The 2017 London Family Planning Summit held earlier this month has been celebrated as a success in renewing commitments for family planning. An impressive US$2.5 billion in funding commitments by new and old partners alike to ensure 120 million more women and girls have access to contraception. The Summit built a sense of hope and optimism for the family planning sector – a sector very much under threat in recent years and especially since the reinstatement and expansion of the Global Gag Rule.
And five years on from the 2012 Summit, the landscape looks very different – the universality of the Sustainable Development Goals (SDGs), greater political and financial commitment to family planning. Yet, we are also amid a rapidly changing aid environment – a contraceptive funding crisis, decreasing and diversifying official development assistance and reinstatement and decreasing funding for family planning.
The real work starts now. Civil society organizations like IPPF and our partners are renewing our efforts to work in partnership to ensure the commitments are translated into reality. The progress towards 2020 must address specific challenges including stockouts of contraceptives in many countries, wider contraceptive choice, and protection and promotion of women and girls’ rights.
But for now, let’s take stock of the four main highlights from the 2017 London Summit:
- Broader partnership: The meeting brought renewed momentum to the family planning movement, with a broader partnership joining the cause. Funding commitments were made from partners new and old. 13 new commitments from were made private sector companies, four times higher than in the 2012 Summit. Engagement with the private sector and with sectors beyond health, like the environmental protection sector, envision a path toward stronger, interlinked development agendas. New funding commitments were also made by Norway, Denmark, Australia, Belgium and the Netherlands. Pledges were also specifically made to UNFPA and She Decides. New collaborations are specifically important in the face of the loss of the largest bilateral donor of family planning – USAID.
- Interlinkages between climate and family planning: With an interlinked global agenda set forth in the Sustainable Development Goals, there is a need to address the interlinkages across sectors. This was perfectly illustrated by the commitment of IPPF’s partner Blue Ventures to address interlinkages between health and environment. Through focusing on the needs of communities, Blue Ventures is expanding cross-sector partnerships between health and environment organizations in seven FP2020 target countries. Together, IPPF, Blue Ventures and a number of other partners have been working for a number of years with Population Sustainable Development Alliance (PSDA) to highlight the interlinkages between environment, climate change and sexual and reproductive health and rights. Today more than ever before we need to join forces to tackle the challenges of climate change, while respecting communities’ need for sexual and reproductive health services and information.
- A focus on those left-behind: While the world is facing huge population shifts, the Summit emphasized the need to address the family planning needs of adolescents, displaced people and people living in humanitarian settings. There was a clear focus to reach women and girls left behind by traditional family planning programmes. Commitments from Belgium, Canada, Iceland, the International Rescue Commission (IRC), and Médecins du Monde (MdM) among others specifically highlighted FP in humanitarian contexts. Young people participated meaningfully on multiple platforms. IPPF launched the landmark report ‘Under-served and Over-looked’ to shine a light on the blind spot of family planning progress, and focus on the women and girls left behind. The report underscores the inequalities for poor women and girls in their inability to access full, free and informed choice. The report suggests programmatic and policy solutions to reach poor and marginalized women and girls towards greater contraceptive equity.

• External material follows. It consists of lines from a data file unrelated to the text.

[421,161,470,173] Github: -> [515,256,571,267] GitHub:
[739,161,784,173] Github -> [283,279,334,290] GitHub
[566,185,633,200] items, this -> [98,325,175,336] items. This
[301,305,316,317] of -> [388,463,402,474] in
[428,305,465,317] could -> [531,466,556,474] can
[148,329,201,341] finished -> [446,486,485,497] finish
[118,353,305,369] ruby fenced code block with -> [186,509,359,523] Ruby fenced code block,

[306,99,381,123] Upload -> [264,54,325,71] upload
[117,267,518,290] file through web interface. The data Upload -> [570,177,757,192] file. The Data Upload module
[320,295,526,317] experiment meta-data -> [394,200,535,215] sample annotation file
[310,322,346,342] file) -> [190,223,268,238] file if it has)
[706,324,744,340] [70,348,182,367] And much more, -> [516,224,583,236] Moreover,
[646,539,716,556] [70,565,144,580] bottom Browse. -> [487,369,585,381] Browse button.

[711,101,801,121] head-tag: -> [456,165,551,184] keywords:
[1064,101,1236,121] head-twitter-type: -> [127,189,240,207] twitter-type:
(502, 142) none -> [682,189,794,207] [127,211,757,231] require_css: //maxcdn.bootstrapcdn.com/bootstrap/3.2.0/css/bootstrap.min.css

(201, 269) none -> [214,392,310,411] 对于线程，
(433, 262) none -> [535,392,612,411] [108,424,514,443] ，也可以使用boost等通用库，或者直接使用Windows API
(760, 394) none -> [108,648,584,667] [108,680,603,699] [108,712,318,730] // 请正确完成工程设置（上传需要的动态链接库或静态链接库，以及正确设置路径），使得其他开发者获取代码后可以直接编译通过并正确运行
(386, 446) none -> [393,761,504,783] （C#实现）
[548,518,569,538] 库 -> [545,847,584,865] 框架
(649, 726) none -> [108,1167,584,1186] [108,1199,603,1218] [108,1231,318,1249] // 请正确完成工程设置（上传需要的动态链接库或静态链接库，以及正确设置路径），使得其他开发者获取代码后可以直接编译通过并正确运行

- Country ownership: As the world is tumbling towards a contraceptive crisis, more leadership is needed from partner countries to invest domestic resources in the health and wellbeing of their citizens. The meeting saw notable partner commitments from FP2020 focus countries, as well as first-time commitments from Chad, Haiti, and South Sudan. Greater national ownership of family planning programmes is crucial to the sustainability and progress of these programmes. With modern contraceptive prevalence rates as low as 5% in Chad and South Sudan, the recognition of the importance of family planning and women’s health will be transformative for their development. A number of Ministers of Finance attended, demonstrating a greater appreciation of the economic arguments for investing in family planning as a best buy intervention.
- Accountability Towards 2020, we must ensure that bold commitments made in 2017 in London translate into reality. These commitments and shifts in conversation are significant roadmaps, but reaching these goals requires a concerted effort from all stakeholders at every level. Greater accountability is needed not only to ensure political and financial commitments are fulfilled, but we also women and girls are able to access the information and services they want and need. Civil society has an important role to play to ensure citizen engagement within accountability. FP2020 will introduce a civil society focal point to its structure (along with donor focal point and government focal point), a reinforcement of the idea that none of the FP2020 goals can be achieved in silos.
For a sector reeling from growing political conservatism, the London Summit together with important initiatives of the She Decides movement has built a new sense of momentum, and renewed hope that the ambitious goals of FP2020 and the SDGs may one day be a reality. Together – through an expanded partnership – the sector must persevere towards universal access to family planning services and supplies. Yet we cannot forget the importance of women and girls whose lives depend on access to sexual and reproductive health services and supplies. We cannot forget them, and cannot afford to leave them behind.